“From Bacteria to Bach and Back: The Evolution of Minds”
There is a continuous lineage of design innovation and improvement from the origin of life over three billion years ago to the latest advances in the arts and technology. We are now entering a new phase, where we harness the exploratory power of evolution to do the heavy lifting for us. Will we still need—or be—intelligent creators in the future?
“A Magician’s View of Consciousness”
Consciousness seems to many people to be a magical phenomenon, and in one sense it is: it is made possible by a bag of physical tricks that fool us into thinking our experience has properties it doesn’t have. There is great resistance to this message, this “unmasking” of consciousness. Similarly, many people prefer to remain mystified by stage magic; they don’t want to be shown how the effects are achieved, fearing that the truth will be deeply disappointing. Do not attend this lecture if you prefer to keep consciousness mysterious.
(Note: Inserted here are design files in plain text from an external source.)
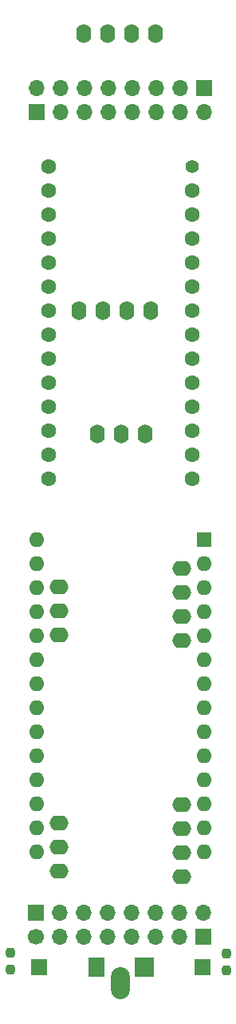
<source format=gbr>
G04 #@! TF.GenerationSoftware,KiCad,Pcbnew,7.0.2-0*
G04 #@! TF.CreationDate,2023-11-29T23:37:13+01:00*
G04 #@! TF.ProjectId,5hp_controller_oled,3568705f-636f-46e7-9472-6f6c6c65725f,rev?*
G04 #@! TF.SameCoordinates,Original*
G04 #@! TF.FileFunction,Soldermask,Top*
G04 #@! TF.FilePolarity,Negative*
%FSLAX46Y46*%
G04 Gerber Fmt 4.6, Leading zero omitted, Abs format (unit mm)*
G04 Created by KiCad (PCBNEW 7.0.2-0) date 2023-11-29 23:37:13*
%MOMM*%
%LPD*%
G01*
G04 APERTURE LIST*
G04 Aperture macros list*
%AMRoundRect*
0 Rectangle with rounded corners*
0 $1 Rounding radius*
0 $2 $3 $4 $5 $6 $7 $8 $9 X,Y pos of 4 corners*
0 Add a 4 corners polygon primitive as box body*
4,1,4,$2,$3,$4,$5,$6,$7,$8,$9,$2,$3,0*
0 Add four circle primitives for the rounded corners*
1,1,$1+$1,$2,$3*
1,1,$1+$1,$4,$5*
1,1,$1+$1,$6,$7*
1,1,$1+$1,$8,$9*
0 Add four rect primitives between the rounded corners*
20,1,$1+$1,$2,$3,$4,$5,0*
20,1,$1+$1,$4,$5,$6,$7,0*
20,1,$1+$1,$6,$7,$8,$9,0*
20,1,$1+$1,$8,$9,$2,$3,0*%
G04 Aperture macros list end*
%ADD10RoundRect,0.237500X0.237500X-0.250000X0.237500X0.250000X-0.237500X0.250000X-0.237500X-0.250000X0*%
%ADD11R,1.700000X2.000000*%
%ADD12O,1.600000X2.000000*%
%ADD13O,2.000000X1.600000*%
%ADD14R,1.700000X1.700000*%
%ADD15R,2.000000X2.000000*%
%ADD16O,2.000000X3.400000*%
%ADD17R,1.600000X1.600000*%
%ADD18O,1.600000X1.600000*%
%ADD19O,1.700000X1.700000*%
%ADD20C,1.700000*%
%ADD21C,1.600000*%
%ADD22C,1.404000*%
G04 APERTURE END LIST*
D10*
X13290000Y-43627500D03*
X13290000Y-45452500D03*
D11*
X22425000Y-45212000D03*
D12*
X20600000Y24250000D03*
X27630000Y11250000D03*
X28220000Y24250000D03*
X25090000Y11250000D03*
X23140000Y24250000D03*
X25680000Y24250000D03*
X22550000Y11250000D03*
D13*
X31500000Y-3000000D03*
X18500000Y-10030000D03*
X31500000Y-10620000D03*
X18500000Y-7490000D03*
X31500000Y-5540000D03*
X31500000Y-8080000D03*
X18500000Y-4950000D03*
D14*
X16375000Y-45212000D03*
X33700000Y-45175000D03*
D12*
X21130000Y53500000D03*
X23670000Y53500000D03*
X26210000Y53500000D03*
X28750000Y53500000D03*
D10*
X36240000Y-45530000D03*
X36240000Y-43705000D03*
D15*
X27515000Y-45212000D03*
D16*
X24975000Y-46912000D03*
D13*
X31500000Y-28000000D03*
X18500000Y-35030000D03*
X31500000Y-35620000D03*
X18500000Y-32490000D03*
X31500000Y-30540000D03*
X31500000Y-33080000D03*
X18500000Y-29950000D03*
D17*
X33870000Y0D03*
D18*
X33870000Y-2540000D03*
X33870000Y-5080000D03*
X33870000Y-7620000D03*
X33870000Y-10160000D03*
X33870000Y-12700000D03*
X33870000Y-15240000D03*
X33870000Y-17780000D03*
X33870000Y-20320000D03*
X33870000Y-22860000D03*
X33870000Y-25400000D03*
X33870000Y-27940000D03*
X33870000Y-30480000D03*
X33870000Y-33020000D03*
X16090000Y-33020000D03*
X16090000Y-30480000D03*
X16090000Y-27940000D03*
X16090000Y-25400000D03*
X16090000Y-22860000D03*
X16090000Y-20320000D03*
X16090000Y-17780000D03*
X16090000Y-15240000D03*
X16090000Y-12700000D03*
X16090000Y-10160000D03*
X16090000Y-7620000D03*
X16090000Y-5080000D03*
X16090000Y-2540000D03*
X16090000Y0D03*
D14*
X33900000Y47750000D03*
D19*
X33900000Y45210000D03*
X31360000Y47750000D03*
X31360000Y45210000D03*
X28820000Y47750000D03*
X28820000Y45210000D03*
X26280000Y47750000D03*
X26280000Y45210000D03*
X23740000Y47750000D03*
X23740000Y45210000D03*
X21200000Y47750000D03*
X21200000Y45210000D03*
X18660000Y47750000D03*
X18660000Y45210000D03*
X16120000Y47750000D03*
D14*
X16120000Y45210000D03*
D20*
X16000000Y-42000000D03*
D14*
X16000000Y-39460000D03*
D19*
X18540000Y-42000000D03*
X18540000Y-39460000D03*
X21080000Y-42000000D03*
X21080000Y-39460000D03*
X23620000Y-42000000D03*
X23620000Y-39460000D03*
X26160000Y-42000000D03*
X26160000Y-39460000D03*
X28700000Y-42000000D03*
X28700000Y-39460000D03*
X31240000Y-42000000D03*
X31240000Y-39460000D03*
D14*
X33780000Y-42000000D03*
D19*
X33780000Y-39460000D03*
D21*
X17380000Y6490000D03*
X17380000Y9030000D03*
X17380000Y11570000D03*
X17380000Y14110000D03*
X17380000Y16650000D03*
X17380000Y19190000D03*
X17380000Y21730000D03*
X17380000Y24270000D03*
X17380000Y26810000D03*
X17380000Y29350000D03*
X17380000Y31890000D03*
X17380000Y34430000D03*
X17380000Y36970000D03*
X17380000Y39510000D03*
D22*
X32620000Y39510000D03*
D21*
X32620000Y36970000D03*
X32620000Y34430000D03*
X32620000Y31890000D03*
X32620000Y29350000D03*
X32620000Y26810000D03*
X32620000Y24270000D03*
X32620000Y21730000D03*
X32620000Y19190000D03*
X32620000Y16650000D03*
X32620000Y14110000D03*
X32620000Y11570000D03*
X32620000Y9030000D03*
X32620000Y6490000D03*
M02*

</source>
Daniel C. Dennett is Co-Director of the Center for Cognitive Studies at Tufts University, University Professor and Austin B. Fletcher Professor of Philosophy. He is the author of Breaking the Spell (Viking, 2006), Freedom Evolves (Viking Penguin, 2003) and Darwin’s Dangerous Idea (Simon & Schuster, 1995. In 2012 he was awarded the Erasmus Prize in Amsterdam, the highest award given in the Netherlands. He received his B.A. in philosophy from Harvard in 1963. He then went to Oxford to work with Gilbert Ryle, under whose supervision he completed the D.Phil. in philosophy in 1965. He taught at U.C. Irvine from 1965 to 1971, when he moved to Tufts, where he has taught ever since, aside from periods visiting at Harvard, Pittsburgh, Oxford, the École Normale Supérieure in Paris, the London School of Economics and the American University of Beirut. His first book, Content and Consciousness, appeared in 1969, followed by Brainstorms (1978), Elbow Room (1984), The Intentional Stance (1987), Consciousness Explained (1991), Darwin’s Dangerous Idea (1995), Kinds of Minds (1996), and Brainchildren: A Collection of Essays 1984-1996 (MIT Press and Penguin, 1998). Sweet Dreams: Philosophical Obstacles to a Science of Consciousness, was published in 2005 by MIT Press. He co-edited The Mind’s I with Douglas Hofstadter in 1981. He is the author of over four hundred scholarly articles on various aspects of the mind, published in journals ranging from Artificial Intelligence and Behavioral and Brain Sciences to Poetics Today and The Journal of Aesthetics and Art Criticism. His most recent books are Intuition Pumps and Other Tools for Thinking (Norton, 2013), Caught in the Pulpit: Leaving Belief Behind, with Linda LaScola (Pitchstone Press, 2013), and From Bacteria to Bach and Back: The Evolution of Minds (Norton, in press). He has received two Guggenheim Fellowships, a Fulbright Fellowship, and a Fellowship at the Center for Advanced Studies in Behavioral Science. He was elected to the American Academy of Arts and Sciences in 1987. He was the Co-founder (in 1985) and Co-director of the Curricular Software Studio at Tufts, and has helped to design museum exhibits on computers for the Smithsonian Institution, the Museum of Science in Boston, and the Computer Museum in Boston.